DIRECTIONS ▸ Copy out exactly the line that contains "right back paw: (528, 1335)" and all lines following it to the end of the data.
==== RECORD SET ====
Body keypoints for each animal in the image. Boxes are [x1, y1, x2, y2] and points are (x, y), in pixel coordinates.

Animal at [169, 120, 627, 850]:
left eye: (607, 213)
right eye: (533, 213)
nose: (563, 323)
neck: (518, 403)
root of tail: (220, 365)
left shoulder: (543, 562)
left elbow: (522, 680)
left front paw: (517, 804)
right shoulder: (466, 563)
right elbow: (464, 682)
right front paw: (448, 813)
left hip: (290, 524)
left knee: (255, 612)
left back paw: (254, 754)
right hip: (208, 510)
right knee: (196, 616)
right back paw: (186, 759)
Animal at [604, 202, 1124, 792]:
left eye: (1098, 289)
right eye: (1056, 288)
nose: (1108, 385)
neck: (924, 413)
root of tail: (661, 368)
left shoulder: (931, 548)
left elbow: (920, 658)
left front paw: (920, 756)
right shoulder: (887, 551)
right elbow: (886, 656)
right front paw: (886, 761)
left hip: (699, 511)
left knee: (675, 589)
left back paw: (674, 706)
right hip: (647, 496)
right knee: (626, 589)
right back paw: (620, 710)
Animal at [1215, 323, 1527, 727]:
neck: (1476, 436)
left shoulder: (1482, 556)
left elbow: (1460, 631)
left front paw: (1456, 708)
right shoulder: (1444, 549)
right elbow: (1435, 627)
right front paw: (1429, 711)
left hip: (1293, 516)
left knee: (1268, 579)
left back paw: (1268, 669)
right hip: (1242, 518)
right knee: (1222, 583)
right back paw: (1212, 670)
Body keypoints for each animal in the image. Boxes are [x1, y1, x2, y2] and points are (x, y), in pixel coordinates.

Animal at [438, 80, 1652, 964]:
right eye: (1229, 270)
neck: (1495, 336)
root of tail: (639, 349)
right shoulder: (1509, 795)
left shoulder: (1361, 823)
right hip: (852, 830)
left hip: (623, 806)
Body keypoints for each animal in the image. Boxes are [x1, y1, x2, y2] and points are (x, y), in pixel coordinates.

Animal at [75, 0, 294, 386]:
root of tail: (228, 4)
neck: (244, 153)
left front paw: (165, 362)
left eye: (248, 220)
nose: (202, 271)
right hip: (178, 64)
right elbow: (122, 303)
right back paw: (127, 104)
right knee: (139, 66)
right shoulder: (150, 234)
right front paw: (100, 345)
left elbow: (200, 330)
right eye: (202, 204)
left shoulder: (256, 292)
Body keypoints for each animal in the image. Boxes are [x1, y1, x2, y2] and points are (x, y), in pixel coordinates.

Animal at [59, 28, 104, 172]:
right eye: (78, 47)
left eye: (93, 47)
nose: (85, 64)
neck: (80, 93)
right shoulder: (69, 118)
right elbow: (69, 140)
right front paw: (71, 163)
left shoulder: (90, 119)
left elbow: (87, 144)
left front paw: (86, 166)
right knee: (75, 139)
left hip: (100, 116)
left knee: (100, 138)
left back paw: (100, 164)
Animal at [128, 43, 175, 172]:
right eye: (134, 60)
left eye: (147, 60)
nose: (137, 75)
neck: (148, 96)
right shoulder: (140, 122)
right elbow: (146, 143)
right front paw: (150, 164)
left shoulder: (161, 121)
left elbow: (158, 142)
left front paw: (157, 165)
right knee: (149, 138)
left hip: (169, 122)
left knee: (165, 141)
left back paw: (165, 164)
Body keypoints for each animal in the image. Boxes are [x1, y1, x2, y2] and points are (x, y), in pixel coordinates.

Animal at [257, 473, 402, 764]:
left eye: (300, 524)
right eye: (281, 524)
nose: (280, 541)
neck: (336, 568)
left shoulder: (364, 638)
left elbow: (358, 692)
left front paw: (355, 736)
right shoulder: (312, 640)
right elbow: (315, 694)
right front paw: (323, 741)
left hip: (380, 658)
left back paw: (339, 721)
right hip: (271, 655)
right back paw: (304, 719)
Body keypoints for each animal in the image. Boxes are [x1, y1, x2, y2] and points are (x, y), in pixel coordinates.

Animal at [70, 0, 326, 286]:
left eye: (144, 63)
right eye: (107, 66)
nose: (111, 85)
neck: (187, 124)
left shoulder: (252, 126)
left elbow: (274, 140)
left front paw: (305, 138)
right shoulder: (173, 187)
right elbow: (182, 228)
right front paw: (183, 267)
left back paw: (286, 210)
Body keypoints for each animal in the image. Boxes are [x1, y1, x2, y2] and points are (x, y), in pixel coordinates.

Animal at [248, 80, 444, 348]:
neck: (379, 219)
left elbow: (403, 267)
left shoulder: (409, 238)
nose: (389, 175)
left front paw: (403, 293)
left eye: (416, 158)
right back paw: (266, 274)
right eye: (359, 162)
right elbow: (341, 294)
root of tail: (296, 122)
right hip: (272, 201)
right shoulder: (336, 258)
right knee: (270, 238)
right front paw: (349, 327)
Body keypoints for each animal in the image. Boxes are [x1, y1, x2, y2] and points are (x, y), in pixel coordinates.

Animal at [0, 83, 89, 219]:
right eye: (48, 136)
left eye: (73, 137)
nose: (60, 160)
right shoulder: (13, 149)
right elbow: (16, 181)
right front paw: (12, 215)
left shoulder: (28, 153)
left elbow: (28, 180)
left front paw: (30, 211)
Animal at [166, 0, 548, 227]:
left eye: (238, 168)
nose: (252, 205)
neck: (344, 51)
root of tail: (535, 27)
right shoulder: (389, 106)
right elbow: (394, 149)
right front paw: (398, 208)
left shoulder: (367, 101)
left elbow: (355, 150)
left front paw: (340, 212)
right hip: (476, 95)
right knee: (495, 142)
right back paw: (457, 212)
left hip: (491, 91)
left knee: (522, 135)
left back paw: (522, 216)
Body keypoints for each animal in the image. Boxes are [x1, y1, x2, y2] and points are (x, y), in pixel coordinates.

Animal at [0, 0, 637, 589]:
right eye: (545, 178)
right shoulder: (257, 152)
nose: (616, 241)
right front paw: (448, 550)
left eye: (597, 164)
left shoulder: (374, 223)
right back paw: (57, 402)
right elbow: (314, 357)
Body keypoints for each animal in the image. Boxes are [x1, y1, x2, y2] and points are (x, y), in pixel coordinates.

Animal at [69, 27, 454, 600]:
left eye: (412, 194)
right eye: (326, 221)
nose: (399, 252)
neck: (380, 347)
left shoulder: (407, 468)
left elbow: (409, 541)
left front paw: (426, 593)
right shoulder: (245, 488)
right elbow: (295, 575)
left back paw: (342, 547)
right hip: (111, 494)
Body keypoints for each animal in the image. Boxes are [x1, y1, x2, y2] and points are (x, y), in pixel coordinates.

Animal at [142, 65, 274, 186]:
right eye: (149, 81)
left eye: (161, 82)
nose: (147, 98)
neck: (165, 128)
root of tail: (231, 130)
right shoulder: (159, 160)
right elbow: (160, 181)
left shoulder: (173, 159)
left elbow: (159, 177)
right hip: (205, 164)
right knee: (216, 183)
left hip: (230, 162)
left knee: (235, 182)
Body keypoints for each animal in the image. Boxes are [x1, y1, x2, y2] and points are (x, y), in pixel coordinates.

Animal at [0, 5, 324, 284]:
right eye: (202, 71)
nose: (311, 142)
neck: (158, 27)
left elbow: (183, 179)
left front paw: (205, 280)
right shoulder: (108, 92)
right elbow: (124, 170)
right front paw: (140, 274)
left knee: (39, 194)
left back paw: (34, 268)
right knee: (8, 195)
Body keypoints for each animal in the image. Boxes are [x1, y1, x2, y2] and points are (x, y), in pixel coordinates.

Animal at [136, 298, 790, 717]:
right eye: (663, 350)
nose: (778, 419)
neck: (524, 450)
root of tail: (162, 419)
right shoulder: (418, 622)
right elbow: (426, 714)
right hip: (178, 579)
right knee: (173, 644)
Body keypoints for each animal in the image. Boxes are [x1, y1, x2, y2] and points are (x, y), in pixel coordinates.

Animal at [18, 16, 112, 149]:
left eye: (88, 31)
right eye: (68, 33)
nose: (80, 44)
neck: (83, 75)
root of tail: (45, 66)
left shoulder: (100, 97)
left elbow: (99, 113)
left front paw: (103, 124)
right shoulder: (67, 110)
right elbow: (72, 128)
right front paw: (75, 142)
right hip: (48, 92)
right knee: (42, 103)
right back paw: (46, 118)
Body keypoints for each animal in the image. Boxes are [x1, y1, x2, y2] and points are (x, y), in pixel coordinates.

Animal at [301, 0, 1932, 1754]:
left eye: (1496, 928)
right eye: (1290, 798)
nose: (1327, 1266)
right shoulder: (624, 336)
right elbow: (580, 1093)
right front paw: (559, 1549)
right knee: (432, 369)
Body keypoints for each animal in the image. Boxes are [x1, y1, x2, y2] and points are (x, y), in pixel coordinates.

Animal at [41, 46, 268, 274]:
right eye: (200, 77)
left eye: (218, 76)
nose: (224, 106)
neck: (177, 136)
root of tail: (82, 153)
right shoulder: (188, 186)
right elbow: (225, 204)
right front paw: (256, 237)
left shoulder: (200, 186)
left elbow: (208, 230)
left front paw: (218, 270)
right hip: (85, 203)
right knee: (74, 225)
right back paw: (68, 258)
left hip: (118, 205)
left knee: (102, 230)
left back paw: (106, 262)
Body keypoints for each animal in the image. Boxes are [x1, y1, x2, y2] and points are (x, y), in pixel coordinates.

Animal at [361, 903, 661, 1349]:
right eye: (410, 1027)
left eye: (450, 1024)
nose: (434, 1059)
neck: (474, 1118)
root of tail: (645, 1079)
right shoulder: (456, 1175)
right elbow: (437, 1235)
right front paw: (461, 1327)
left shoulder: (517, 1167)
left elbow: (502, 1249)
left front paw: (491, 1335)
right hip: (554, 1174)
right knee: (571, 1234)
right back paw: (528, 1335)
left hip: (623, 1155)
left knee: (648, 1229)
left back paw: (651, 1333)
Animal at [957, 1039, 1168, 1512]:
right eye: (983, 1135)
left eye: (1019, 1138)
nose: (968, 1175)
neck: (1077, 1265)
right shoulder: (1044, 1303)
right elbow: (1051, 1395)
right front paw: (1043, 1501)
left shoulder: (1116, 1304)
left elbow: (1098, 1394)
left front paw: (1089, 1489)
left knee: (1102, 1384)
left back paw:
====
SOLUTION FOR THIS TASK ▸
right back paw: (528, 1335)
left hip: (623, 1155)
left knee: (648, 1229)
left back paw: (651, 1333)
Animal at [957, 1039, 1168, 1512]:
right eye: (983, 1135)
left eye: (1019, 1138)
nose: (968, 1175)
neck: (1077, 1265)
right shoulder: (1044, 1303)
right elbow: (1051, 1395)
right front paw: (1043, 1501)
left shoulder: (1116, 1304)
left elbow: (1098, 1394)
left front paw: (1089, 1489)
left knee: (1102, 1384)
left back paw:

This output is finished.